COVID-19 aşılarında şu anda birinci dozdan sonra ikinci dozu farklı bir aşıyla yapma seçeneği sunulmamaktadır. Tüm dünyada aynı aşıyla ikinci dozun yapılması önerilmekte ve bu şekilde uygulanmaktadır.
Aşı oldum, testim pozitif çıkar mı?
COVID-19 aşıları, COVID-19 hastalığına karşı bağışıklık oluşturur. Bunun önemli bir parçası da IgG ve IgM sınıfından antikorlardır. Aşı sonrası antikor testleri, yani virüsle karşılaştığımızı gösteren testler pozitif bulunabilir. Hastalığın tanısı için altın standart olan PCR testleri, yani virüsün genetik maddesini gösteren testler ise pozitif bulunmaz.

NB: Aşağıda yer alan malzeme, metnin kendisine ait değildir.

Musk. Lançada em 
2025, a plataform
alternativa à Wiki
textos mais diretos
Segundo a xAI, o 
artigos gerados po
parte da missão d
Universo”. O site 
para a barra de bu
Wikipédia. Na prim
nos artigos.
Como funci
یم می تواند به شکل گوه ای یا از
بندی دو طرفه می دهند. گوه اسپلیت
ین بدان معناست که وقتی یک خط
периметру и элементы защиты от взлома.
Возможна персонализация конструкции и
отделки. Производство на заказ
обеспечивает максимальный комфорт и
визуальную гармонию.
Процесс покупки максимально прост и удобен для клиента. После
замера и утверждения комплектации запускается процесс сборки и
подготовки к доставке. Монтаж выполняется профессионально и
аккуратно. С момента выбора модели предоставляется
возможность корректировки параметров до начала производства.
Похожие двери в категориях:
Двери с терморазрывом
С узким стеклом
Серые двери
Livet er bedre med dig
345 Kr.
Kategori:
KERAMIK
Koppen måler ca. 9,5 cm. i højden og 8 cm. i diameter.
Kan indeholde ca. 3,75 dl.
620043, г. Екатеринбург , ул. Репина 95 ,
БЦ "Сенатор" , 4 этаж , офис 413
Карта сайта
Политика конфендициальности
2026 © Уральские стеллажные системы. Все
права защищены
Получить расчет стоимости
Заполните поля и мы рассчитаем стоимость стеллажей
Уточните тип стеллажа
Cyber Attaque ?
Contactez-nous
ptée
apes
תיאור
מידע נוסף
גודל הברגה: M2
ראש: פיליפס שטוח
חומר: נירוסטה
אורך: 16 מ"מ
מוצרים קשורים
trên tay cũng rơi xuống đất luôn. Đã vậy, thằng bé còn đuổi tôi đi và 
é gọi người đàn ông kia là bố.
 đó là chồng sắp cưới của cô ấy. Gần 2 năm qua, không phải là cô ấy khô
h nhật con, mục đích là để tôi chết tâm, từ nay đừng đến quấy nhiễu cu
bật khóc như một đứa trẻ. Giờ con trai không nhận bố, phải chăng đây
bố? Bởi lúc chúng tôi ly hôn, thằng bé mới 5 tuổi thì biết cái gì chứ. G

Aşı olanlar nelere dikkat etmeli?
Aşı olan kişilerin öncelikle 15-30 dakika arasında aşı oldukları sağlık kurumlarında beklemeleri gerekmektedir. Bunun dışında aşının uygulandığı bölgede yan etkiler ortaya çıkarsa, soğuk uygulamalar yapılabilir ve parasetamol kullanılabilir. Daha ciddi yan etkiler ya da alerjik rahatsızlıkları ortaya çıkan kişilerin ise bir sağlık kurumuna başvurması, tedavi alması ve gözlem altında tutulması gerekebilir.
Aşı olanlar ciddi yan etki durumunda ne yapmalı?
Aşı sonrasında şiddetli kaşıntı, bayılma, kusma, ciddi alerjik reaksiyon, hırıltılı solunum gibi çok ciddi bir yan etki söz konusuyla mutlaka en yakın sağlık kuruluşuna başvurulmalıdır. Aşı sonrası ciddi yan etkiler genellikle ilk 30 dakika içinde ortaya çıkar. Bu nedenle aşıdan sonra 15-30 dakika sağlık kuruluşunda beklenmesi ciddi istenmeyen etkilerin çoğuna erken müdahale edilmesini sağlayacaktır.